Created attachment 1814462 [details] vdsm2.log
Created attachment 1814463 [details] vdsm3.log
Nir, can you please have a look?
(In reply to Amit Sharir from comment #0) > Steps to Reproduce: > 1. Upload disk via proxy_url/transfer_url and trying to delete it afterward. This is not detailed enough. You need to provide here the exact command used, for example if you are running upload_disk.py, or the exact API calls sent if you are using the API. How do you wait for completion of the upload before you delete the disk? What may happen, is that you wait until the disk status is "OK" and try to delete the disk before imageio closes the file descriptor, or before qemu-nbd (if you are using format="raw") closed the file descriptor. In this case vdsm may fail to purge delete the open image and than deleting the directory will fail with: OSError: [Errno 39] Directory not empty Did you look in vdsm log before this error? Do we see previous errors before this? I will look at this only after you provide detailed reproduction instructions. The best way to reprouce this is to create a script that I can run on my setup and run it in a loop (e.g. 100 times).
Hi Nir. Sorry I missed the "need info" here. I am working on reproducing this issue and will update ASAP all the relevant information and logs - (it is only reproducible via Jenkins runs).

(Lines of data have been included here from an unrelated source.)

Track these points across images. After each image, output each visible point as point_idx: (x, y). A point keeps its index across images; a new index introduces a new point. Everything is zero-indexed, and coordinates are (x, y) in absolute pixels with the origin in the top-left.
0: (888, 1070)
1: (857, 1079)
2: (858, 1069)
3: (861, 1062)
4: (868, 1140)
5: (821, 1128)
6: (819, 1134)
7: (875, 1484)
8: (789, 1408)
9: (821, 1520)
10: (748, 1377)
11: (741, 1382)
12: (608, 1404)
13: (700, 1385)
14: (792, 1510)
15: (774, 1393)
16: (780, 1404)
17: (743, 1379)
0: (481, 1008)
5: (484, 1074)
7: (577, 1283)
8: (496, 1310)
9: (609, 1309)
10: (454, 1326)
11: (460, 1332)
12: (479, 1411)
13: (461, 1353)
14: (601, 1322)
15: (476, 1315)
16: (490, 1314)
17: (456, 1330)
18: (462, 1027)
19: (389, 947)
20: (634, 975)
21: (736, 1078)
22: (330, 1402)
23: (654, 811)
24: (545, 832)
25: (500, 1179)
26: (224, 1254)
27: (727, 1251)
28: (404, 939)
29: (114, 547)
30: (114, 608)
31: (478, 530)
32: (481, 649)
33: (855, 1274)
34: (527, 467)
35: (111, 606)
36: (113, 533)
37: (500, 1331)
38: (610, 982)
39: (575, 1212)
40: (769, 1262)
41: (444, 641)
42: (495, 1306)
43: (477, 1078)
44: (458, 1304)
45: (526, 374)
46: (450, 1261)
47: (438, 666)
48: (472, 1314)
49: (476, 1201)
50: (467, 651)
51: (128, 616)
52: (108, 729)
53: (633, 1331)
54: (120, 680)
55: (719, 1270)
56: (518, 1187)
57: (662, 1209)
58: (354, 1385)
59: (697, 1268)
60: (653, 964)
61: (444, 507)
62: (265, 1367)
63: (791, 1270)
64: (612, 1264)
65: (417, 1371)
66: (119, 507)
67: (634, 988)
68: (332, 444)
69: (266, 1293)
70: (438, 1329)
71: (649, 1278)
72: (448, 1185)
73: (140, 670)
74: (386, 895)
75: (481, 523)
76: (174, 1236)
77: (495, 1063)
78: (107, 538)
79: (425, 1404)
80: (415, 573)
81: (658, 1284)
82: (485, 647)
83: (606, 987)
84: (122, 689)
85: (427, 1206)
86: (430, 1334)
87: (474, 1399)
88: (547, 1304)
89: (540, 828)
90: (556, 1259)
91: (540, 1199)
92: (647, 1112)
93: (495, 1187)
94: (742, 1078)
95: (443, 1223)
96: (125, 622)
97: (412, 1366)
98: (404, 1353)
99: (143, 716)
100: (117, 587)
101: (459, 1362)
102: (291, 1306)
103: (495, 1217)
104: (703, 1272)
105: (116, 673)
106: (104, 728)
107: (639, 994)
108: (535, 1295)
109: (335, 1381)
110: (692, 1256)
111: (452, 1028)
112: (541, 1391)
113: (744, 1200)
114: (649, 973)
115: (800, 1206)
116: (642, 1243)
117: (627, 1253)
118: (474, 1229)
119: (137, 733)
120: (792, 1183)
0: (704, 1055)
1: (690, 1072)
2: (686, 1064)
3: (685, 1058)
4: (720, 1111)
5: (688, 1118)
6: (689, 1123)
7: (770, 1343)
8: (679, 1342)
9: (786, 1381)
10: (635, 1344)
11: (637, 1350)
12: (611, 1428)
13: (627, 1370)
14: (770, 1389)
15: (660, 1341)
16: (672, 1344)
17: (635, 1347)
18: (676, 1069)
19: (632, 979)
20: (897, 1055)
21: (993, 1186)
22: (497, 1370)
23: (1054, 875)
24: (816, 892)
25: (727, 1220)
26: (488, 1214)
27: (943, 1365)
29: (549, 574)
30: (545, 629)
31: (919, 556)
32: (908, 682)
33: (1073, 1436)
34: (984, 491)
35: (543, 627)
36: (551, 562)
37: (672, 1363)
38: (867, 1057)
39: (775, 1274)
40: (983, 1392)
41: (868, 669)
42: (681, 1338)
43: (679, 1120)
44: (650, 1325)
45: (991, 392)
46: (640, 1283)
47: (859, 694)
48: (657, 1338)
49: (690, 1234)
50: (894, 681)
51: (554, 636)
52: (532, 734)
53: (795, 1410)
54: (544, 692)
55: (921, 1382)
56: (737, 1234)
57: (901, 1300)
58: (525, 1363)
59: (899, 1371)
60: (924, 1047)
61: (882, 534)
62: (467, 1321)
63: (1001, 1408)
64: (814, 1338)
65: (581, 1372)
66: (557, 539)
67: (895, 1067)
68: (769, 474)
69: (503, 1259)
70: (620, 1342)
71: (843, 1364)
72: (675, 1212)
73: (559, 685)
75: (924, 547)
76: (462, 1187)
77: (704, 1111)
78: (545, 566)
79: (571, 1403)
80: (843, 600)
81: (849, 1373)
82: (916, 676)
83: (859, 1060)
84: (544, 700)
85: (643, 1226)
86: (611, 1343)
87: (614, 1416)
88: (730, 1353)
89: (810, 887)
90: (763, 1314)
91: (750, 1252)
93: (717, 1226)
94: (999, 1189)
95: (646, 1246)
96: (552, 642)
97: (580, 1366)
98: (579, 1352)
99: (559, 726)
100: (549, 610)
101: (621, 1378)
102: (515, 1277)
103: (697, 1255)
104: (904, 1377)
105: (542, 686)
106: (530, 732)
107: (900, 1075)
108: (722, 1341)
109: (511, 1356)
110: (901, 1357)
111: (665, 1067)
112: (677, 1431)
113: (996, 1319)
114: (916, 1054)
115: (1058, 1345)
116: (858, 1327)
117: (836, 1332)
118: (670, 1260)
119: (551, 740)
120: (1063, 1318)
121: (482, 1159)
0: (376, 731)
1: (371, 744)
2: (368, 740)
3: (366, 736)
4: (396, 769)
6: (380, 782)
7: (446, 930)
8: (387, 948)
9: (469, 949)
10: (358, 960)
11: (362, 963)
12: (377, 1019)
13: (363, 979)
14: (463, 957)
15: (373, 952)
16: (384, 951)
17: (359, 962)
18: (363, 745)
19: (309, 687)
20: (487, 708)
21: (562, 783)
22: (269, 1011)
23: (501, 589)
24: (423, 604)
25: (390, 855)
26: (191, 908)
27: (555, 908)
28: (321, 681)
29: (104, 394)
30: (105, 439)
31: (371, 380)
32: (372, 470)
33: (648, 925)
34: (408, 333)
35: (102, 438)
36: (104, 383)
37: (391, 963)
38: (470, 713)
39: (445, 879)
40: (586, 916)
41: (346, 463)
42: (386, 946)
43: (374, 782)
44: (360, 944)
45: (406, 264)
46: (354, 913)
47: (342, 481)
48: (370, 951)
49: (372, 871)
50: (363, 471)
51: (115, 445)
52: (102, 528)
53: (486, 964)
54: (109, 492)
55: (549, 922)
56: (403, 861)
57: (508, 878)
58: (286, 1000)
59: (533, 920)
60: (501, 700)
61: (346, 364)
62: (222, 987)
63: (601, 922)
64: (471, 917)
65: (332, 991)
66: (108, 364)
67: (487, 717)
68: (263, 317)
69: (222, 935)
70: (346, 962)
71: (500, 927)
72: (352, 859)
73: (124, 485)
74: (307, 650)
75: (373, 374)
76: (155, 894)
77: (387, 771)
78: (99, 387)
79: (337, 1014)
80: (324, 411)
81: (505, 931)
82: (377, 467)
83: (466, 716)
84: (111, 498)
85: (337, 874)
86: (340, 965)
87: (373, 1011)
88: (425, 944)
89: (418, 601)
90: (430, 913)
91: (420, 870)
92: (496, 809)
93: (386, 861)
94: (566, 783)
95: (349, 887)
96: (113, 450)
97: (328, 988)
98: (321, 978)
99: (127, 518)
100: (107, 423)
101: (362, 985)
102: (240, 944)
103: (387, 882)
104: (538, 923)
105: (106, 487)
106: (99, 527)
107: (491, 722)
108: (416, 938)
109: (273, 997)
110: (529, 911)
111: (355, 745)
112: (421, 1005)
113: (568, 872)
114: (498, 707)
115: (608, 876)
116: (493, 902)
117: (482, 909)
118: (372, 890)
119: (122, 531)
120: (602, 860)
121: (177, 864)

Updating that I am having some issues in reproducing this bug on RHEV 4.4.9-3. I am getting failures due to different errors. I added my relevant findings in bug 1923178 in the following comment: https://bugzilla.redhat.com/show_bug.cgi?id=1923178#c13. For now, I will continue to try to reproduce this on older RHEV versions.
Following our meeting today - I will continue to work on this bug after https://bugzilla.redhat.com/show_bug.cgi?id=1923178 is solved.
(In reply to Amit Sharir from comment #11) > Following our meeting today - I will continue to work on this bug after > https://bugzilla.redhat.com/show_bug.cgi?id=1923178 is solved. The bug is fixed and closed, can you try to reproduce it now?
Ever since the fix of bug 1923178, I wasn't able to reproduce this issue. I want to try to reproduce it in a few more flows - if I won't succeed I will close this bug.
(In reply to Amit Sharir from comment #13) > Ever since the fix of bug 1923178, I wasn't able to reproduce this issue. > I want to try to reproduce it in a few more flows - if I won't succeed I > will close this bug. Couldn't reproduce this issue (on version - ovirt-engine-4.4.9.2-0.6.el8ev.noarch / vdsm-4.40.90.2-1.el8ev.x86_64). Thus, I am closing this bug for now. I will reopen it if I encounter it in the future.